Als Gegenbeispiel führt Leonhard China an. Dort sorgt Google dafür, dass auf mehreren Seiten Musik legal heruntergeladen werden kann, ohne das extra dafür gezahlt wird. Laut Leonhard zahlt sich das aus. So kommt Musik aus dem Internet zum Hörer ähnlich wie aus dem Radio: frei empfangbar, ohne Einzelabrechnung. Das war zu Anfangszeiten des Radios auch illegal. Aber alle haben Radio benutzt – und daraufhin wurde es legalisiert. Aber China ist ein anderes politisches System: es überwacht seine Nutzer und schliesst Zugänge zu unerwünschten Inhalten.

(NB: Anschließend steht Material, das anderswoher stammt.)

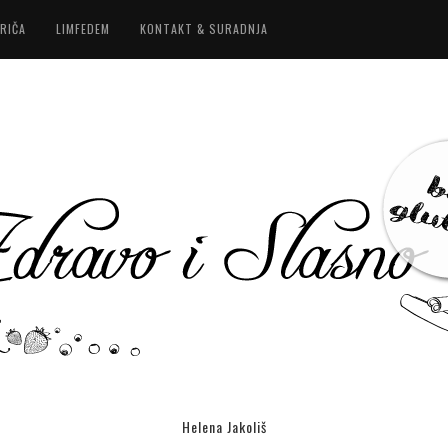
RIČA
LIMFEDEM
KONTAKT & SURADNJA
Helena Jakoliš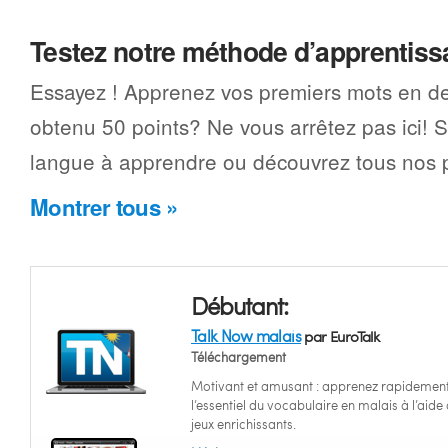
Testez notre méthode d’apprentis
Essayez ! Apprenez vos premiers mots en d
obtenu 50 points? Ne vous arrêtez pas ici! 
langue à apprendre ou découvrez tous nos p
Montrer tous »
Débutant:
Talk Now malais
par EuroTalk
Téléchargement
Motivant et amusant : apprenez rapidemen
l’essentiel du vocabulaire en malais à l’aide
jeux enrichissants.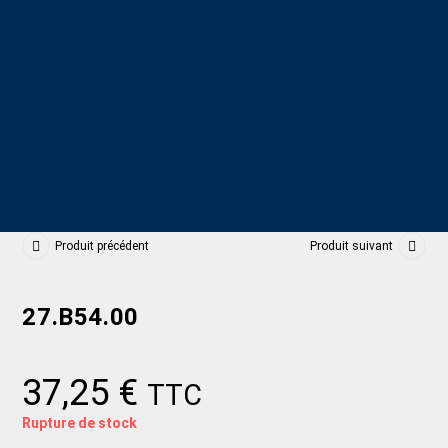
Produit précédent
Produit suivant
27.B54.00
37,25
€
TTC
Rupture de stock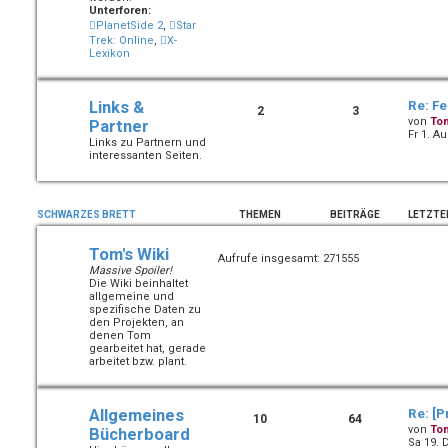
Unterforen:
PlanetSide 2
,
Star
Trek: Online
,
X-
Lexikon
Links &
Re: Fe
2
3
von
To
Partner
Fr 1. A
Links zu Partnern und
interessanten Seiten.
SCHWARZES BRETT
THEMEN
BEITRÄGE
LETZTE
Tom's Wiki
Aufrufe insgesamt: 271555
Massive Spoiler!
Die Wiki beinhaltet
allgemeine und
spezifische Daten zu
den Projekten, an
denen Tom
gearbeitet hat, gerade
arbeitet bzw. plant.
Allgemeines
Re: [P
10
64
von
To
Bücherboard
Sa 19. 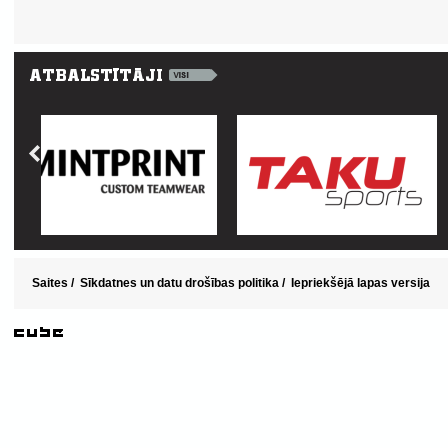
Saites
/
Sīkdatnes un datu drošības politika
/
Iepriekšējā lapas versija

Leonhards Vision: Alle sollen das Internet benutzen können – erstmal frei unter einer Lizenz für Internet-Musik. Jeder sollte mit Musik tun können, was er will: Geld sollen nur noch die zahlen, welche die Musik geschäftlich verwerten – beispielsweise Radiostationen, Application-Stores, Marken, die Musik für Werbung einsetzen. Grob gerechnet würde 1 Euro pro Nutzer wöchentlich ausreichen um weltweit alle entstehenden Kosten zu decken. Selbst mit 50 Cent würde das noch gehen, behauptet Leonhard. Nicht-kommerzielle Nutzer können auch freiwillig für Musik zahlen – beispielsweise für DVDs und CDs, Live-Konzerte, mobile Nutzung, als Bundle im Verbund mit Hardware. Da passt am besten laut Leonhard ein Zitat von Kevin Kelly: „When copys are free, you have to sell things that can´t be copied.“
Den folgenden Redebeitrag von Barbara Kisseler kann man sich leider sparen, das ist (wie leider zu erwarten) größtenteils Wahlkampfgerede. Kunst hat ihren Stolz. Künstler bringen einen Schuss Unverschämtheit in den Alltag. Sie streuen Sand ins Getriebe der Gesellschaft. (Auf die rechtlichen Folgen, die ein solches Streuen mit sich bringen könnte, geht sie nicht weiter ein.) Frank-Walter Steinmeiers Kreativplan sei gut, sie selbst sei in seinem Kompetenzteam. Auch weiß sie, dass man jetzt und hier keine Lösung fände, aber man brauche in Zukunft die Chance mit der Verwertung von Musik Geld zu verdienen. Von der Kulturflatrate ist sie nicht überzeugt. Einen fairen Interessensausgleich hält auch sie dringend vonnöten. Die Politik solle Sachwalterin der Werte sein. Komplett disqualifiziert sie sich zum Ende ihrer Rede mit der Anmerkung, dass 90% der im Saal sitzenden Leute eh wesentlich schlauer seien als sie.